L' attaque chimique en Syrie pourrait en cacher plusieurs autres

Paris, le mercredi 5 avril 2017 – Le bilan continue à s’alourdir. Les dernières informations font état de cent personnes tuées hier par une très probable attaque chimique à Khan Cheikhoum, petite ville de la province d’Idlib (nord-ouest de la Syrie) située en zone rebelle. Quatre cent autres sont victimes d’intoxication. Bien qu’une légère incertitude continue à subsister, les pays occidentaux ont peu de doute sur l’origine de cette attaque : le pouvoir de Bachar Al-Assad est constamment désigné par les pays occidentaux. Le secrétaire général des Nations unies, Antonio Guterres conserve, lui,  une certaine réserve. « Ces événements horribles montrent malheureusement que des crimes de guerre continuent en Syrie et que le droit humanitaire est violé fréquemment » a-t-il déclaré ce matin.

Quant aux Russes ils proposent une autre version de cette attaque indiquant que l'aviation syrienne a bombardé un atelier rebelle de fabrication de bombes qui aurait conduit à la dissémination dans l'atmosphère de substances toxiques.

Des secours pas assez équipés

Concernant le type de gaz utilisé, plusieurs sources évoquent le sarin, même si l’information n’est pas confirmée, comme l’a précisé l’ambassadeur britannique à l’ONU, Matthew Rycroft. Si l’armée syrienne a démenti l’utilisation d’armes chimiques à Khan Cheikhoum, les symptômes rapportés par les médecins présents sur place concordent avec la présence d’un neurotoxique. « Nous avons découvert des corps sans vie allongés sur le sol, il y avait des blessés partout, certains vomissaient, d’autres suffoquaient, ils avaient de la mousse dans la bouche. Nous les avons aspergés d’eau pour essayer de les réanimer avant de les amener à l’hôpital » a ainsi témoigné un casque blanc interrogé par France Info. « Nous avons porté assistance à plus de  200 personnes en situation de détresse respiratoire à des degrés divers. Il faut dans ces cas-là intervenir le plus rapidement possible ; ce qui a été compliqué à cause de la panique dans les rues, et décontaminer les victimes avec de l’eau, les ventiler, nettoyer les vêtements… Malheureusement, les premiers secours n’étaient pas assez équipés » a de son côté témoigné Radi Saad, membre de la défense civile, interrogé par Le Monde.

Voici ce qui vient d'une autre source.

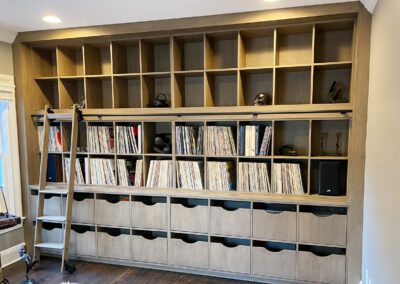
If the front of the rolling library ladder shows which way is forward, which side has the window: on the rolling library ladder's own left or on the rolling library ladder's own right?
on the rolling library ladder's own right

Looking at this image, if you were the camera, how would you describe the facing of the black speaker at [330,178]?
facing the viewer and to the left of the viewer

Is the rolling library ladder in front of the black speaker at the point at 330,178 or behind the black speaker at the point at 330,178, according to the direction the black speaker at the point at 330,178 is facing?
in front

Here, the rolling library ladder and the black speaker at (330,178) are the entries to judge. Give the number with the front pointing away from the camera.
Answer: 0

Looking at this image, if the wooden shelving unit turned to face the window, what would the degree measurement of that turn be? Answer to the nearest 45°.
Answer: approximately 45° to its right

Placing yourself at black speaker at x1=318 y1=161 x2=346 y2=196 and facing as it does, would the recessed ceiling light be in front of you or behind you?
in front

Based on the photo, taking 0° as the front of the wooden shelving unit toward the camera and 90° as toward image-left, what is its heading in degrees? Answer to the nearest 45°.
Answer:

Les hôpitaux pris pour cible

Cette attaque chimique a été suivie du bombardement quelques heures plus tard d’un centre qui servait de morgue improvisée et de l’hôpital Al-Rhama de Khan Cheikhoum. L’utilisation des centres de santé comme cible est constante depuis plusieurs mois, comme le déplore très régulièrement Médecins sans frontières (MSF).

Dans un de ses derniers communiqués, l’organisation rappelle qu’en 2016, elle a recensé « au moins 71 attaques sur 32 structures de soins gérées ou soutenues » par ses soins en Syrie. L’utilisation d’armes chimiques lors de ces bombardements visant les hôpitaux est par ailleurs également suspectée. Ainsi, vendredi MSF indiquait que l’hôpital de Latamneh (« situé à quelques kilomètres de la ligne de front ») a été visée par une bombe tombée le 25 mars vers 18h. « Juste après l’impact, ces personnes ont présenté des symptômes concordant avec les conséquences d’une attaque chimique : difficultés respiratoires aiguës et brûlures au niveau des muqueuses » précise MSF.

L’Etat islamique également intéressée par les armes chimiques

Après avoir admis posséder des armes chimiques en juillet 2012, le régime de Damas s’est rendu coupable d’une attaque au gaz sarin près de la capitale le 21 août 2013 (qui aurait fait au moins 1 429 morts), tandis que l’utilisation répétée du chlore a été confirmée par les enquêtes de l’Organisation pour l’interdiction des armes chimiques (OIAC). Bien qu’étant censé avoir détruit son arsenal chimique, Damas est suspecté d’être à l’origine de plusieurs attaques de ce type ces deux dernières années. Au début du mois de mars, l’OIAC a ainsi indiqué enquêter sur huit attaques présumées au gaz toxique perpétrées depuis début 2017 en Syrie.

Toutes pourraient cependant ne pas être attribuées au régime de Bachar Al-Assad. Dans un précédent rapport, le Conseil de sécurité de l’ONU avait indiqué que sur neuf attaques chimiques présumées, trois pouvaient être imputées de manière assurée à Damas et au moins une, utilisant du gaz moutarde, à l’Etat islamique.

Un texte de résolution soumis par Washington, Paris et Londres, condamnant l’attaque du 4 avril et appelant à une enquête rapide doit être soumis au vote du Conseil de sécurité aujourd’hui.